Real-3DQA: Do 3D Large Language Models Really Understand 3D Spatial Relationships?

ICLR 2026

Xianzheng Ma1,2*,Tao Sun3*,Shuai Chen1,2,Yash Bhalgat1,Jindong Gu5†,
Angel X Chang4,Iro Armeni3,Iro Laina1,Songyou Peng5‡,Victor Adrian Prisacariu2‡

1VGG, University of Oxford 2AVL, University of Oxford 3Stanford University
4Simon Fraser University 5Google DeepMind

* equal contribution † correspondence author ‡ equal supervision

This repository contains:

📁 Access to the Real-3DQA dataset (Hosted on Hugging Face).
📊 Two standalone evaluation scripts (Exact Match & Viewpoint Rotation Score).
🔧 The 3D-RFT (3D Reweighted Finetuning) pseudocode.

📁 Dataset (Hugging Face)

Our dataset is hosted on Hugging Face: Oliver-Ma/Real-3DQA

You can download the JSON files directly from the repository or use the datasets library to load them. The dataset contains a de-biased_testset along with 4 rotation splits (rotation_0, rotation_90, rotation_180, rotation_270).

📊 Evaluation

We provide two standalone scripts to compute metrics. Your model's prediction file should be a JSON containing a list of dictionaries, each with at least response_gt and response_pred (and question_id for VRS).

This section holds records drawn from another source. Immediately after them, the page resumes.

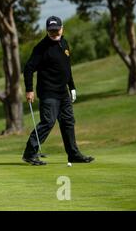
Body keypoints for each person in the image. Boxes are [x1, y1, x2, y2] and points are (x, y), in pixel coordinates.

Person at [22, 16, 94, 165]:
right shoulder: (41, 48)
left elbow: (66, 68)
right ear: (47, 30)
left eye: (56, 30)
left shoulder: (64, 43)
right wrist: (29, 90)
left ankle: (73, 154)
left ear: (62, 28)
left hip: (63, 92)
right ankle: (30, 153)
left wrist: (72, 86)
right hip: (48, 92)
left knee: (68, 122)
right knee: (48, 122)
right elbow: (28, 68)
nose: (54, 33)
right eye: (51, 30)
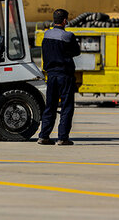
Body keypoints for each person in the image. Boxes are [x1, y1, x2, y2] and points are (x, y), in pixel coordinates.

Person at [37, 9, 80, 146]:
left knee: (50, 106)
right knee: (67, 107)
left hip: (51, 75)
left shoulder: (46, 35)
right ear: (65, 21)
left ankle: (44, 136)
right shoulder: (68, 36)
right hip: (64, 75)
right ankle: (62, 138)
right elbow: (76, 51)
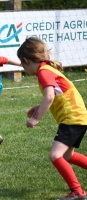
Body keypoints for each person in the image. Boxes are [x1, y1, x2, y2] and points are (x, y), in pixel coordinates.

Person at [17, 37, 87, 200]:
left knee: (56, 156)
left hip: (72, 118)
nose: (23, 68)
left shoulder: (43, 72)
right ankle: (77, 191)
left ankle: (77, 192)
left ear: (26, 60)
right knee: (68, 156)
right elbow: (56, 94)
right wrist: (38, 107)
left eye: (22, 65)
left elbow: (49, 97)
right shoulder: (47, 68)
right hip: (78, 117)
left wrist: (35, 119)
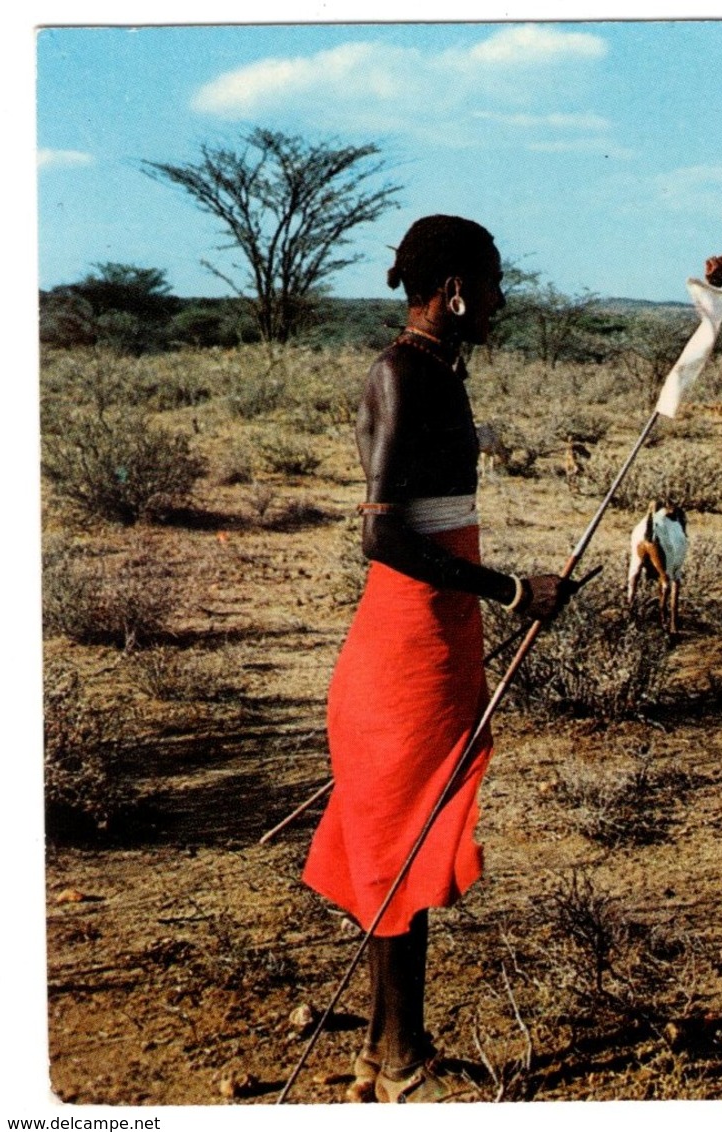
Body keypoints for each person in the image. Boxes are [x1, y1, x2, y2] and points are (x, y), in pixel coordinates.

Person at [302, 214, 570, 1103]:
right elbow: (380, 538)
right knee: (399, 846)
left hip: (439, 637)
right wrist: (508, 592)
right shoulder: (399, 374)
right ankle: (400, 1052)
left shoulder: (438, 373)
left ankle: (386, 1050)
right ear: (454, 289)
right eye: (492, 282)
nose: (501, 299)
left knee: (405, 845)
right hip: (404, 647)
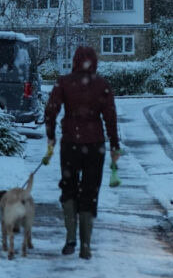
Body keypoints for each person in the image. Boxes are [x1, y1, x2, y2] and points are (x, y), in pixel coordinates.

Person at [44, 46, 121, 259]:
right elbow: (111, 118)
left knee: (68, 187)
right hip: (95, 145)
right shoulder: (102, 85)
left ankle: (70, 238)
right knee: (89, 191)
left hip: (70, 144)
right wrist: (114, 145)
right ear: (94, 62)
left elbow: (51, 110)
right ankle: (86, 245)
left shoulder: (64, 82)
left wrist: (51, 135)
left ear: (75, 61)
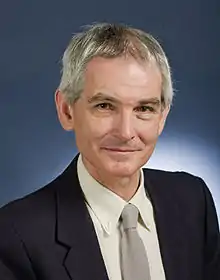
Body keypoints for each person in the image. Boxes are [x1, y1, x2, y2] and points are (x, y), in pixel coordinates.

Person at [0, 23, 219, 280]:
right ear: (66, 110)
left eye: (144, 109)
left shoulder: (194, 201)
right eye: (105, 106)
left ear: (162, 117)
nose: (126, 132)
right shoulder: (16, 233)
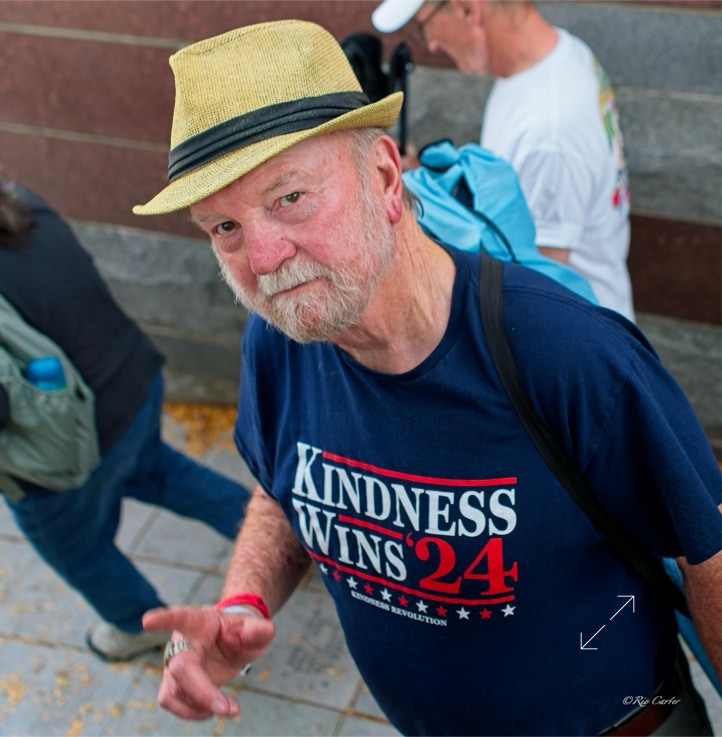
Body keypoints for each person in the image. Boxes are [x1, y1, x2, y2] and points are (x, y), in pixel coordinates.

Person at [135, 20, 720, 736]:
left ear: (385, 178)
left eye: (289, 198)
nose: (262, 259)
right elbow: (285, 487)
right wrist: (241, 604)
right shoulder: (281, 339)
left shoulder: (564, 352)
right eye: (223, 227)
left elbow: (709, 552)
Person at [0, 180, 251, 661]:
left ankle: (139, 626)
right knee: (163, 473)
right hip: (133, 381)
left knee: (79, 551)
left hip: (68, 452)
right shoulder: (21, 202)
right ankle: (281, 542)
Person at [372, 0, 636, 322]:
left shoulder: (548, 133)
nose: (432, 44)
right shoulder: (564, 54)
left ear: (466, 9)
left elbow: (536, 288)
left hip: (578, 335)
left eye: (424, 26)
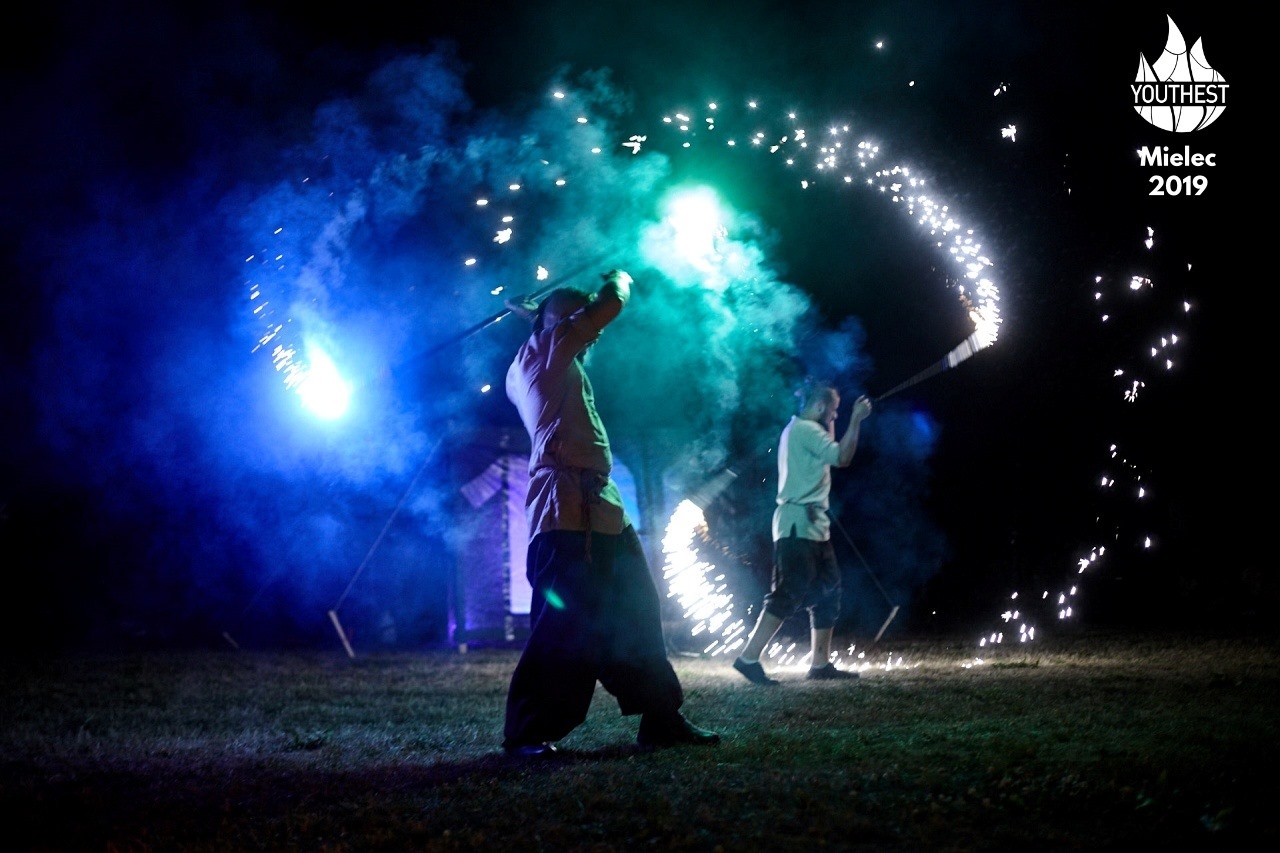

1. Debiased EM (Exact Match)

To evaluate standard Exact Match (EM) and Relaxed Match on the debiased test set:

python evaluate_debiased_exact_match.py predictions.json --name "MyModel"

2. VRS (Viewpoint Rotation Score)

To evaluate your model's rotation consistency across all 4 viewpoints:

python evaluate_rotation_robustness.py preds0.json preds90.json preds180.json preds270.json --name "MyModel"

🔧 3D-RFT (3D Reweighted Finetuning) Pseudocode

We provide the implementation pseudocode for our proposed 3D-RFT solution in 3D-RFT.py.

The key idea is to dynamically downweigh training samples where a blind model performs well, forcing the model to rely on genuine 3D spatial perception rather than linguistic shortcuts:

Core formula

loss_3drft = loss_full / loss_blind

📖 Citation

@inproceedings{ma2026real3dqa, title={Do 3D Large Language Models Really Understand 3D Spatial Relationships?}, author={Xianzheng Ma and Tao Sun and Shuai Chen and Yash Bhalgat and Jindong Gu and Angel X Chang and Iro Armeni and Iro Laina and Songyou Peng and Victor Adrian Prisacariu}, booktitle={The Fourteenth International Conference on Learning Representations}, year={2026}, url={https://openreview.net/forum?id=3vlMiJwo8b} }

📜 License

This project is licensed under CC BY-SA 4.0.